Copy each line, unchanged, from the line with "class: Insecta" up to and including the last line of the items.
* start Given entries *
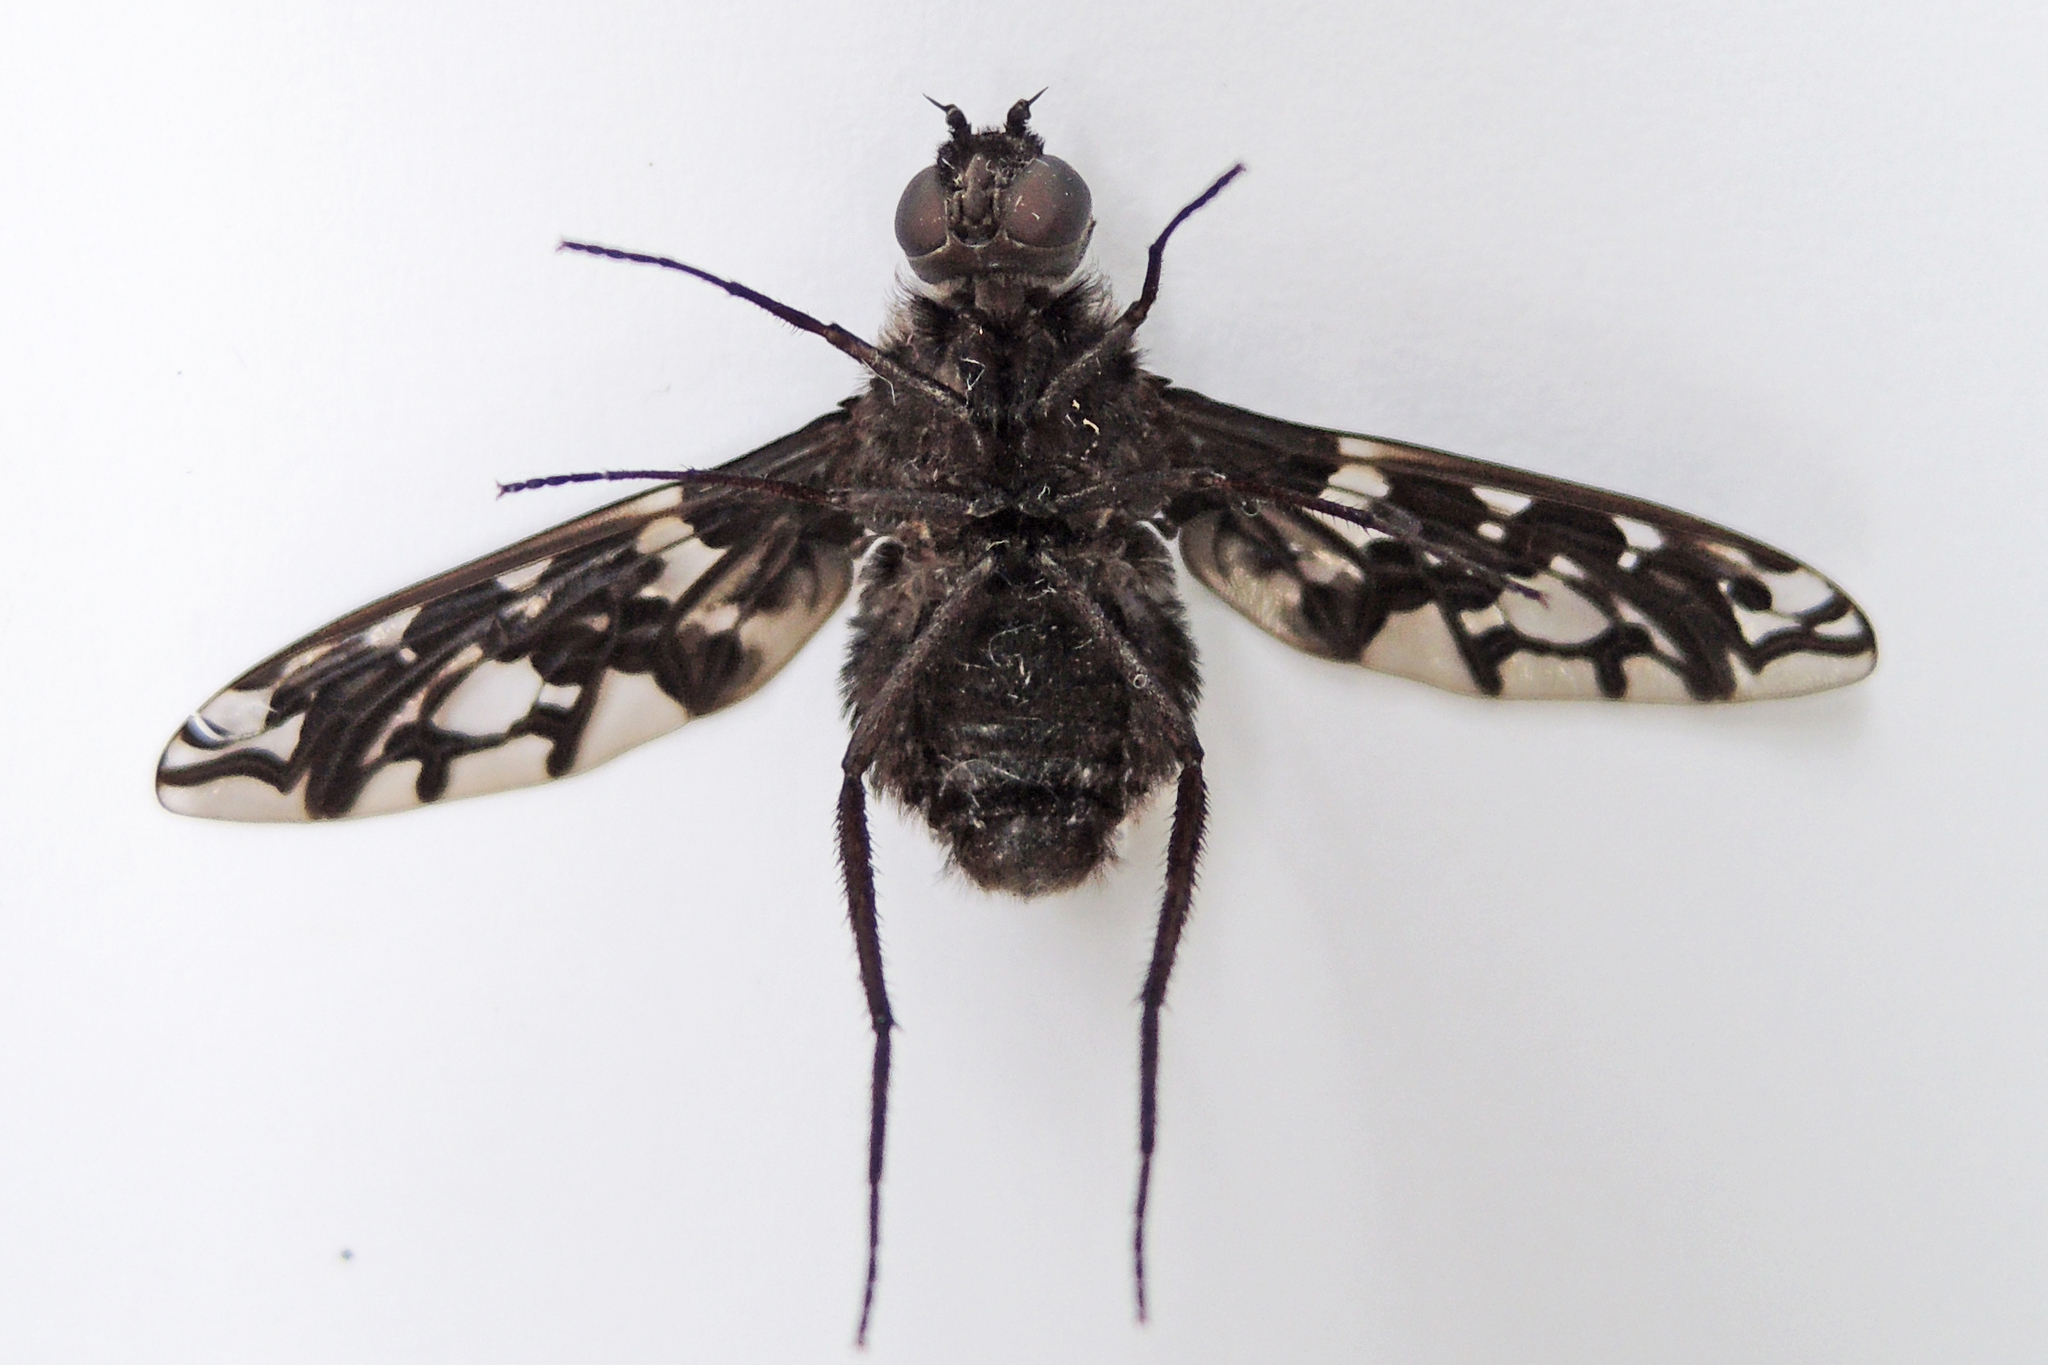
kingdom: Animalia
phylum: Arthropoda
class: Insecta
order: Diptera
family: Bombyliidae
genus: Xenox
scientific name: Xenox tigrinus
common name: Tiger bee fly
* end Given entries *
__Problem solution__.
class: Insecta
order: Diptera
family: Bombyliidae
genus: Xenox
scientific name: Xenox tigrinus
common name: Tiger bee fly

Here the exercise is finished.